• [Your instructions]
Reproduce everything in the data from the line containing "### Phase 3A: バックエンド汎用メソッドの実装" down to the line containing "value chain analysis.", including both of those lines.

• [Dataset content]

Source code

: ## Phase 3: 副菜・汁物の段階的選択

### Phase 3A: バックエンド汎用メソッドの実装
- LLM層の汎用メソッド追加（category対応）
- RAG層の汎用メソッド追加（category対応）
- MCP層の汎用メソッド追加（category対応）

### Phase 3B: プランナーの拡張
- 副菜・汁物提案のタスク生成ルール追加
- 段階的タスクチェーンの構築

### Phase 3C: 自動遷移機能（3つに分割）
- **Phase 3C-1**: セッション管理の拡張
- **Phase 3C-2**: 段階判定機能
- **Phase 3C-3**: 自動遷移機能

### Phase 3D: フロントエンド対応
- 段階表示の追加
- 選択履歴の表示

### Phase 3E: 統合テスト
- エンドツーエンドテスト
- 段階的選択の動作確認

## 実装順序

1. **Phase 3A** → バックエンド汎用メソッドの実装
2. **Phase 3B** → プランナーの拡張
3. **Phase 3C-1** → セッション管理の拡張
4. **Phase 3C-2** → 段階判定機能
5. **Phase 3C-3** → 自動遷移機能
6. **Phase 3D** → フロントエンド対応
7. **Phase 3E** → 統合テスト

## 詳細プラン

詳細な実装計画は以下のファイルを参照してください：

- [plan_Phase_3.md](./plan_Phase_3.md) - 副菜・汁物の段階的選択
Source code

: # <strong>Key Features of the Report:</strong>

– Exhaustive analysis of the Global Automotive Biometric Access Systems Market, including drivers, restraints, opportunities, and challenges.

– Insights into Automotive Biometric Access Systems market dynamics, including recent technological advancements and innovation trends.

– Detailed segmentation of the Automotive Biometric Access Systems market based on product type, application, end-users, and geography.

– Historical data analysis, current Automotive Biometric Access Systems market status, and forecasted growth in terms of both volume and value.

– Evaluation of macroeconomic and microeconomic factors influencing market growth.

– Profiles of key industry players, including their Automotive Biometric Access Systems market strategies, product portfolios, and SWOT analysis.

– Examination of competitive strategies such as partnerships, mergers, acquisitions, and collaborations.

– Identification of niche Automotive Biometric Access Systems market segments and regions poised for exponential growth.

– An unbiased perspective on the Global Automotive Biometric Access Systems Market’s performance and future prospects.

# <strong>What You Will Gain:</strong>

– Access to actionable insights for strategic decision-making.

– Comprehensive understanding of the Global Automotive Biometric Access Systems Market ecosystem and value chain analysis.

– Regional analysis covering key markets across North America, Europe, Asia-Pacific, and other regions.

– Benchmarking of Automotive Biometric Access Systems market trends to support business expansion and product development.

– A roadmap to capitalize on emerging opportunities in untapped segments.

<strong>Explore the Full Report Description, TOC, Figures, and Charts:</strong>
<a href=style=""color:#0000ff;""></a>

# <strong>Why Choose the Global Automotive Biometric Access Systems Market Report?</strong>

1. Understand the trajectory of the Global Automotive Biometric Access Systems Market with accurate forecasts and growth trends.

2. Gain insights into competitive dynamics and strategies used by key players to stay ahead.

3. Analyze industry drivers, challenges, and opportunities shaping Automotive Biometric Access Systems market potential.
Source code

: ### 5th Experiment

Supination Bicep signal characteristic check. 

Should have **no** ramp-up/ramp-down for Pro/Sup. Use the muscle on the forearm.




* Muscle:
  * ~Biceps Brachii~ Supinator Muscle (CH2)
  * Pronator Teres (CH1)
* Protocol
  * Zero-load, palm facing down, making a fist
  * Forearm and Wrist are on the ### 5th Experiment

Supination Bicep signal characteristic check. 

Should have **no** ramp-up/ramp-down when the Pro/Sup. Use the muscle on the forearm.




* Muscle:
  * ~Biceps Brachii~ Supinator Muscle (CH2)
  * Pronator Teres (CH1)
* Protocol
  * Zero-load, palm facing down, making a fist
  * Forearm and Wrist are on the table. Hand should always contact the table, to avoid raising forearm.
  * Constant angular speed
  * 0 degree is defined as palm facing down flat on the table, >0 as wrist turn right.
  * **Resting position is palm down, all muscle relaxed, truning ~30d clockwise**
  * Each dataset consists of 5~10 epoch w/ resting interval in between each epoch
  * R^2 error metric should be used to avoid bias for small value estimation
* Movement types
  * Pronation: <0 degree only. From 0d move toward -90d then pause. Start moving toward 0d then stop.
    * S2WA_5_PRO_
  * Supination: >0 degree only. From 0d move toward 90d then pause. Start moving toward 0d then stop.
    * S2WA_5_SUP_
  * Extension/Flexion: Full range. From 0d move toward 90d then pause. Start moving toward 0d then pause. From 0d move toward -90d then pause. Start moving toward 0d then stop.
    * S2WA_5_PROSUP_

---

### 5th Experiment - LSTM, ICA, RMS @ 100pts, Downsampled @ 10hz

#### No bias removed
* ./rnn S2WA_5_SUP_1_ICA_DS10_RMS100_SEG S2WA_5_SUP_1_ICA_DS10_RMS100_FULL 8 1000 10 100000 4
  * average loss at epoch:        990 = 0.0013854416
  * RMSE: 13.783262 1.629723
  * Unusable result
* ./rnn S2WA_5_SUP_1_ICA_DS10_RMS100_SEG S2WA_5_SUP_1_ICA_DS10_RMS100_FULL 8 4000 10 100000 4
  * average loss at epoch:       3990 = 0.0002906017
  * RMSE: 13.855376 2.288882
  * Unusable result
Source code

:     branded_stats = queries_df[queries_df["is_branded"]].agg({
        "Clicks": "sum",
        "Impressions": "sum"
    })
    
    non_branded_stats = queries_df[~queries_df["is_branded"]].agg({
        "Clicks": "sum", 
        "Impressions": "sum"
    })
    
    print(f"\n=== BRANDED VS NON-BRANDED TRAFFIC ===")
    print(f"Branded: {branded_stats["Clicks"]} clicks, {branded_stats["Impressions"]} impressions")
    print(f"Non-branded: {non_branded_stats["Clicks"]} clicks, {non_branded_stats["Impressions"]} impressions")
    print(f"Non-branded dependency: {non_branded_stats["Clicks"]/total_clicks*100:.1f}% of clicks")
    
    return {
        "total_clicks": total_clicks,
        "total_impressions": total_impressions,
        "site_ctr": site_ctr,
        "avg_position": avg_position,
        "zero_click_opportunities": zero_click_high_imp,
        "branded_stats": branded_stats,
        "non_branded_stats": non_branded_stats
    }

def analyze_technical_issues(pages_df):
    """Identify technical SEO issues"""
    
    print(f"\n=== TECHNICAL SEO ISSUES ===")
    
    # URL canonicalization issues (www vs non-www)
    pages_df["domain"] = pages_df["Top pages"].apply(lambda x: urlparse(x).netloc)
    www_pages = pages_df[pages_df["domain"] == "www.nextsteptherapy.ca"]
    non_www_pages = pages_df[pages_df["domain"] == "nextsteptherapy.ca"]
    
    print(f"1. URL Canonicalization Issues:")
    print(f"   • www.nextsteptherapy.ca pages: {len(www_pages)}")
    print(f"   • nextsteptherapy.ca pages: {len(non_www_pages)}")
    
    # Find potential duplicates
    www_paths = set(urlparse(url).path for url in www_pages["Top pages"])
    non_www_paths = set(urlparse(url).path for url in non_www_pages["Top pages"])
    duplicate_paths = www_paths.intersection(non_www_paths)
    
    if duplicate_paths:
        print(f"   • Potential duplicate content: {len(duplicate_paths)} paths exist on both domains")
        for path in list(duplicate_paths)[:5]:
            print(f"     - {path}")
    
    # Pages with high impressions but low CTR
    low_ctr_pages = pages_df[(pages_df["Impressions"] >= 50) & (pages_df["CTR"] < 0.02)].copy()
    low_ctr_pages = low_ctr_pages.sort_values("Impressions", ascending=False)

• [Written answer]
### Phase 3A: バックエンド汎用メソッドの実装
- LLM層の汎用メソッド追加（category対応）
- RAG層の汎用メソッド追加（category対応）
- MCP層の汎用メソッド追加（category対応）

### Phase 3B: プランナーの拡張
- 副菜・汁物提案のタスク生成ルール追加
- 段階的タスクチェーンの構築

### Phase 3C: 自動遷移機能（3つに分割）
- **Phase 3C-1**: セッション管理の拡張
- **Phase 3C-2**: 段階判定機能
- **Phase 3C-3**: 自動遷移機能

### Phase 3D: フロントエンド対応
- 段階表示の追加
- 選択履歴の表示

### Phase 3E: 統合テスト
- エンドツーエンドテスト
- 段階的選択の動作確認

## 実装順序

1. **Phase 3A** → バックエンド汎用メソッドの実装
2. **Phase 3B** → プランナーの拡張
3. **Phase 3C-1** → セッション管理の拡張
4. **Phase 3C-2** → 段階判定機能
5. **Phase 3C-3** → 自動遷移機能
6. **Phase 3D** → フロントエンド対応
7. **Phase 3E** → 統合テスト

## 詳細プラン

詳細な実装計画は以下のファイルを参照してください：

- [plan_Phase_3.md](./plan_Phase_3.md) - 副菜・汁物の段階的選択
Source code

: # <strong>Key Features of the Report:</strong>

– Exhaustive analysis of the Global Automotive Biometric Access Systems Market, including drivers, restraints, opportunities, and challenges.

– Insights into Automotive Biometric Access Systems market dynamics, including recent technological advancements and innovation trends.

– Detailed segmentation of the Automotive Biometric Access Systems market based on product type, application, end-users, and geography.

– Historical data analysis, current Automotive Biometric Access Systems market status, and forecasted growth in terms of both volume and value.

– Evaluation of macroeconomic and microeconomic factors influencing market growth.

– Profiles of key industry players, including their Automotive Biometric Access Systems market strategies, product portfolios, and SWOT analysis.

– Examination of competitive strategies such as partnerships, mergers, acquisitions, and collaborations.

– Identification of niche Automotive Biometric Access Systems market segments and regions poised for exponential growth.

– An unbiased perspective on the Global Automotive Biometric Access Systems Market’s performance and future prospects.

# <strong>What You Will Gain:</strong>

– Access to actionable insights for strategic decision-making.

– Comprehensive understanding of the Global Automotive Biometric Access Systems Market ecosystem and value chain analysis.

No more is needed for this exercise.